The role of radioactive iodine (RAI) therapy in the postoperative management of patients with newly diagnosed differentiated thyroid cancer (DTC) is a highly controversial topic. Endocrinologists and nuclear medicine physicians strongly differ in their opinions regarding the diagnostic and therapeutic uses of RAI therapy in the postoperative setting. This has resulted in vastly different guidelines and position statements from the groups’ respective societies.

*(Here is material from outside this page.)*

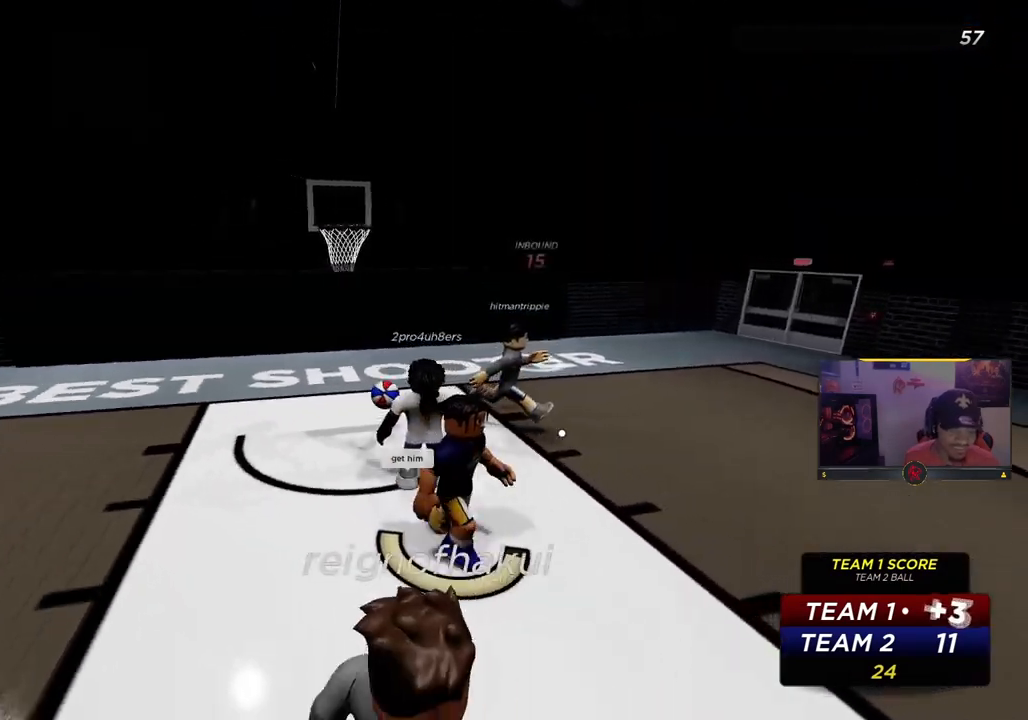
{"buttons": [], "left_stick": "down-right", "right_stick": "down-left", "events": [[283, "right_stick", "up-right"], [400, "right_stick", "up-left"], [483, "right_stick", "down-left"]]}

RAI therapy aims to improve the disease-specific survival, decrease the disease-specific recurrence risk, facilitate the initial staging, and allow for highly sensitive follow-up of patients with DTC. The difference in opinion is in the selection of patients that would most benefit from RAI therapy. The first position advocates using RAI therapy on all patients except those presenting with intrathyroidal papillary thyroid microcarcinoma without aggressive features. The second position advocates selective use of RAI, thus reserving RAI therapy for those patients who are most likely to benefit from it. Selection of patients who are candidates to be treated with RAI therapy is based on the (1) assessment of disease-specific risks for recurrence and mortality, (2) assessment of postoperative disease status, (3) likelihood of clinical benefit with RAI therapy, (4) likelihood of adverse effects with RAI therapy, (5) need for postoperative staging, (6) need for highly sensitive follow-up, (7) treatment philosophy of the treating multidisciplinary team, and (8) patient wishes and values.

The main reason for the controversy is that most of the evidence regarding the use of RAI therapy in the postoperative setting is largely gathered from retrospective, observational studies that vary greatly in their enrollment criteria, risk assessment models, definition of the RAI therapy role, clinical response criteria, and results. Outside of the two multicenter prospective randomized prospective clinical trials studying the role of RAI ablation in low-risk DTC patients, there are no well-conducted multicenter randomized control trials (RCTs) that support one position over the other.

Why RAI Therapy For Thyroid Cancer Management?

RAI therapy has been used in the management of DTC since the 1940s. Its use is based on the unique ability of thyroid cells to concentrate RAI through the activity of membrane sodium iodide symporter. Compared with normal thyroid tissues, tumors of follicular cell origin are less likely to concentrate RAI due to their lower membrane expression of transporter. Also, different histologies of DTC vary in their ability to express the membrane transporter with some tumors unable to concentrate enough RAI for an effective treatment response.

The two most commonly used RAI isotopes in thyroid cancer are ¹²³ I and ¹³¹ I. These isotopes have different emitted radiation particles released from their decay, with gamma rays mostly emitted with ¹²³ I and beta mostly emitted from the decay of ¹³¹ I. If absorbed in thyroid tissues after thyroid-stimulating hormone (TSH) stimulation, both gamma and beta rays can be visible on a gamma camera. Although gamma rays are high-energy particles that provide a good image resolution, their tissue absorption/concentration is low, making them less effective in thyroid cancer therapy. Thus ¹²³ I is mostly reserved for diagnostic imaging. On the other hand, beta rays (emitted by ¹³¹ I) are moderately high energy particles with short median path length in human tissues, allowing them to penetrate tumoral tissues about 2 to 5 mm on average. They also interact with the surrounding tissues. This results in DNA injury and damage. In general, DTC cells can repair minor DNA damage through the activation of p53 pathways; however, more extensive DNA damage results in cell death (apoptosis). Because tumor cells lack efficient ways to repair double stranded DNA damage, they are more susceptible to the ionizing radiation effects than normal tissues. Due to low tissue penetrance, it is not to be expected that RAI therapy would destroy persistent disease exceeding 1 cm in the longest diameter.